Heather Timmons of the NYT recently went to a plastics convention in India and came away with some choice words from the people whose livelihood depends on the market for plastic shopping bags.
“Politicians have gone overboard. Our industry is facing a problem and we have to fight.” – Arvind M. Mehta, president of the Plastindia Foundation
The plastics industry is fighting back against efforts to reduce or eliminate the use of plastic shopping bags. Lobbyists have managed to convince various levels of government in the US and elsewhere to table bag bans and bag taxes. They also want to influence public opinion. PlasticsIndustry.org has a page devoted to dispelling what it terms as myths related to plastic bags. I am going to devote one blog post to each of the ten myth-busting efforts.

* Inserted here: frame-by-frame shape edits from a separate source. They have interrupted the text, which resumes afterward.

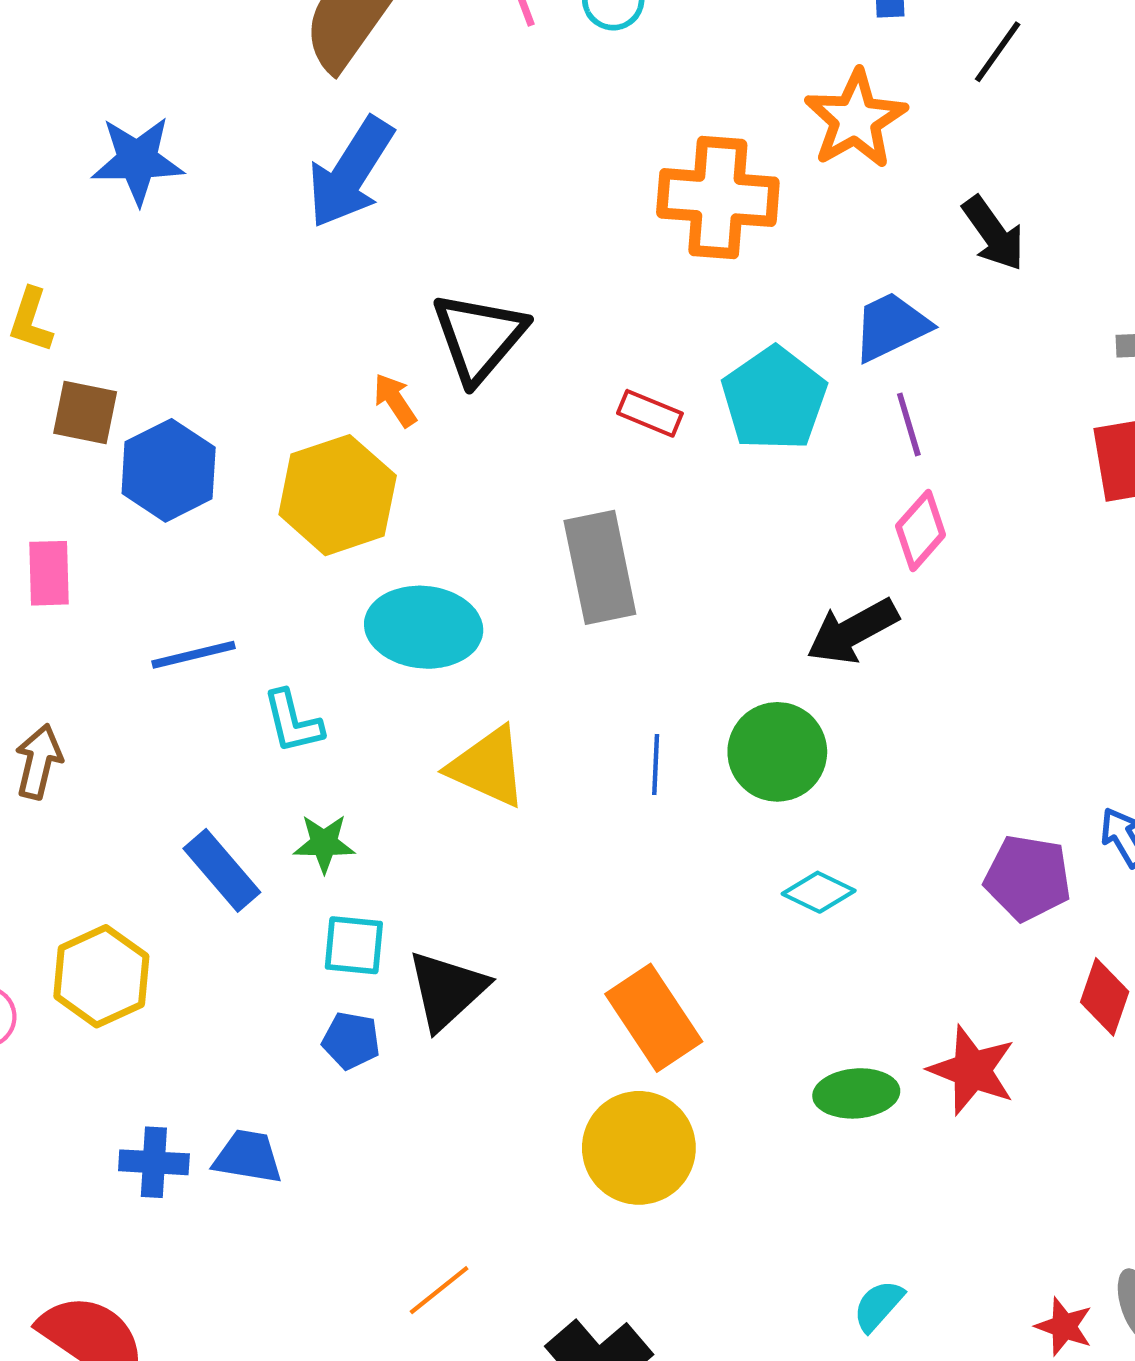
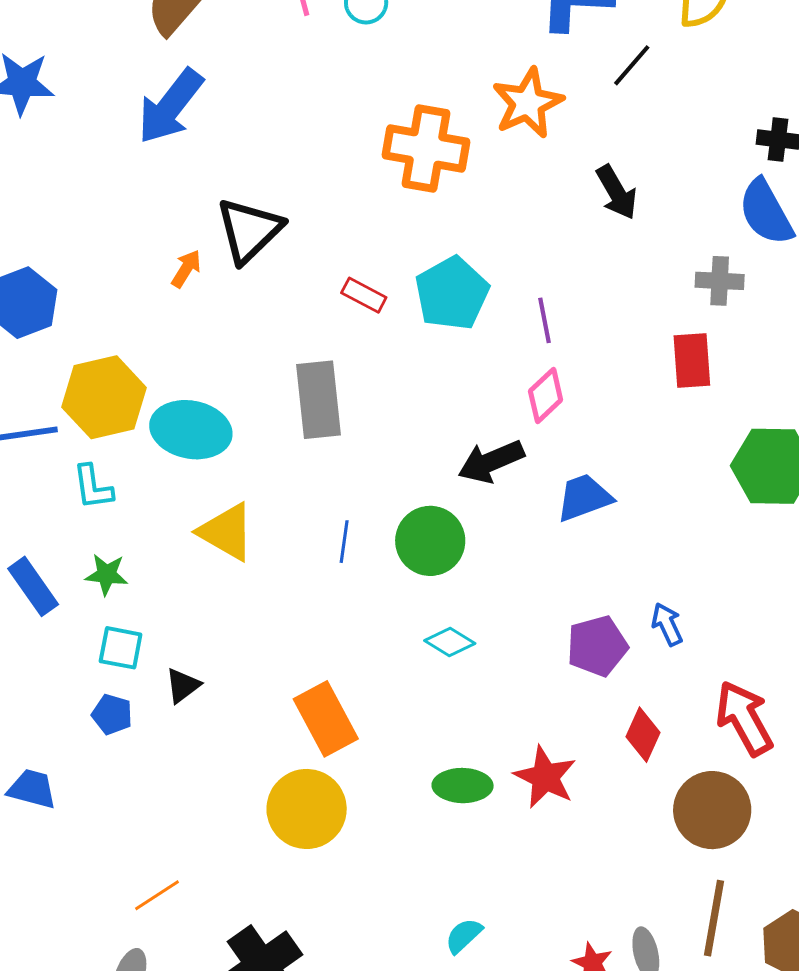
blue trapezoid: (891, 327) -> (584, 498), moved
orange arrow: (395, 400) -> (186, 269), turned 60
yellow hexagon: (338, 495) -> (104, 397), moved
purple pentagon: (1028, 878) -> (597, 646), turned -30
black triangle: (447, 990) -> (183, 685), size x0.6

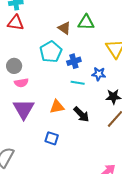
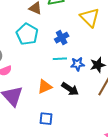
blue cross: (74, 61) -> (62, 38), moved
blue star: (99, 74) -> (78, 64), moved

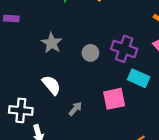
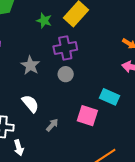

I don’t have that much to say about this one. The wording of the myth is kinda silly. As far as the facts go, compostable plastic is a completely different substance. I think you can essentially call San Francisco’s law a ban on plastic bags. Sources like AP, the NYT and MSNBC call it a ban.
I will hand it to the plastics industry, their arguments are effectively spurring many government into inaction.



March 7th, 2009 at 9:39 pm
Isn’t it funny how the plastics industry only makes comparisons based on the “paper vs. plastic” issue? Not a word about the real solution- neither. Sure, paper requires more energy to transport, but way more tonnage of paper bags get recycled. Most municipalities don’t even have recycling programs for LDPE bags.
I also seem to recall that the paper bags were way easier to save, and that when I was a kid, most people used to save and reuse them because they held up much better. We used to make them into book covers when school came around, thus reusing them again.
March 7th, 2009 at 10:17 pm
The argument that the industry makes has managed to sway politicians. They see the math that makes paper bags look worse than plastic, they listen when they are told that most consumers will go for convenience rather than reusable bags.
Colorado politicians recently voted down a bill. One legislator who voted against a plastic bag ban told the paper that his family uses canvas bags.